WHAT TO PRODUCE:
Lines below that include "možné" are the answer; copy each one.

Saved entries:
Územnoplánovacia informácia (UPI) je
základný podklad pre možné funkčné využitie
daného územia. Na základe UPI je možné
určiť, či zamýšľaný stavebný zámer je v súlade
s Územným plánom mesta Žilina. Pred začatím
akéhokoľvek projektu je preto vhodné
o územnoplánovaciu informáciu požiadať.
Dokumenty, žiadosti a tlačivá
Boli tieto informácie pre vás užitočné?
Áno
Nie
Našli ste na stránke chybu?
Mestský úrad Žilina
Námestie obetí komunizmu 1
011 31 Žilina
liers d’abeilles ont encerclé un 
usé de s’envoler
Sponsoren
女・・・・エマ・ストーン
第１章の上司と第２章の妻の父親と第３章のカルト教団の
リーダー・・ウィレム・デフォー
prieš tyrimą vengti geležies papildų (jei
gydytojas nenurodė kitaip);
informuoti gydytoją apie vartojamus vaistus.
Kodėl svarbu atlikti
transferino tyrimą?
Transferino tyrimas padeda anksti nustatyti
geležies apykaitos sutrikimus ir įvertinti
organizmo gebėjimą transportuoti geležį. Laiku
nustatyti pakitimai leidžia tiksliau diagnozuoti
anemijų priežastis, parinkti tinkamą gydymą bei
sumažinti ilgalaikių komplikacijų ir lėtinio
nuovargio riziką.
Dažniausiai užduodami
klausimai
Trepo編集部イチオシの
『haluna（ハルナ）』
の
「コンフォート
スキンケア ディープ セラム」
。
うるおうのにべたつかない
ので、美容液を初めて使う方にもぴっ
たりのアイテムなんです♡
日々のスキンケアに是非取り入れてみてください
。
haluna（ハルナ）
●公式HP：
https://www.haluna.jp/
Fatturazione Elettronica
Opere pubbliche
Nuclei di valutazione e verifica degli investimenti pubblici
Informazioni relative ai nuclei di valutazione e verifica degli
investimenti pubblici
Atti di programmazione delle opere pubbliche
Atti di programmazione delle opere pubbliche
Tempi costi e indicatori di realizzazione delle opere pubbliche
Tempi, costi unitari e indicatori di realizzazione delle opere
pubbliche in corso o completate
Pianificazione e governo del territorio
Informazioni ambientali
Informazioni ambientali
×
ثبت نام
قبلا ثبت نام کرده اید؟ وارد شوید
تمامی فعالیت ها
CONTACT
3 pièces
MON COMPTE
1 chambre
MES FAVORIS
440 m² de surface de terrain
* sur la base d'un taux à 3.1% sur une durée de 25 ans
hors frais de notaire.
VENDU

RESPONSE:
základný podklad pre možné funkčné využitie
daného územia. Na základe UPI je možné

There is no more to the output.